> **YOUR OBJECTIVE**: Write out the listing again, exactly as it appears below.
[GIVEN MATERIAL]
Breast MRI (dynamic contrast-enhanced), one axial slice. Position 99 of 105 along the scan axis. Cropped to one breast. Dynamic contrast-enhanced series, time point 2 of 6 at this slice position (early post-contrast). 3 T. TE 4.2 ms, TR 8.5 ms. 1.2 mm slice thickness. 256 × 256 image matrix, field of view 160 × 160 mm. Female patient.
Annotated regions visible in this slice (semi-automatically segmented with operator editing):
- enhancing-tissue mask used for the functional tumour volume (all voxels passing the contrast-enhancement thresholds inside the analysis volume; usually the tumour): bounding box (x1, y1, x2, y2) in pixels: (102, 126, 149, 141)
[/GIVEN MATERIAL]
> **RESULT FOR THIS TASK**:
Breast MRI (dynamic contrast-enhanced), one axial slice. Position 99 of 105 along the scan axis. Cropped to one breast. Dynamic contrast-enhanced series, time point 2 of 6 at this slice position (early post-contrast). 3 T. TE 4.2 ms, TR 8.5 ms. 1.2 mm slice thickness. 256 × 256 image matrix, field of view 160 × 160 mm. Female patient.
Annotated regions visible in this slice (semi-automatically segmented with operator editing):
- enhancing-tissue mask used for the functional tumour volume (all voxels passing the contrast-enhancement thresholds inside the analysis volume; usually the tumour): bounding box (x1, y1, x2, y2) in pixels: (102, 126, 149, 141)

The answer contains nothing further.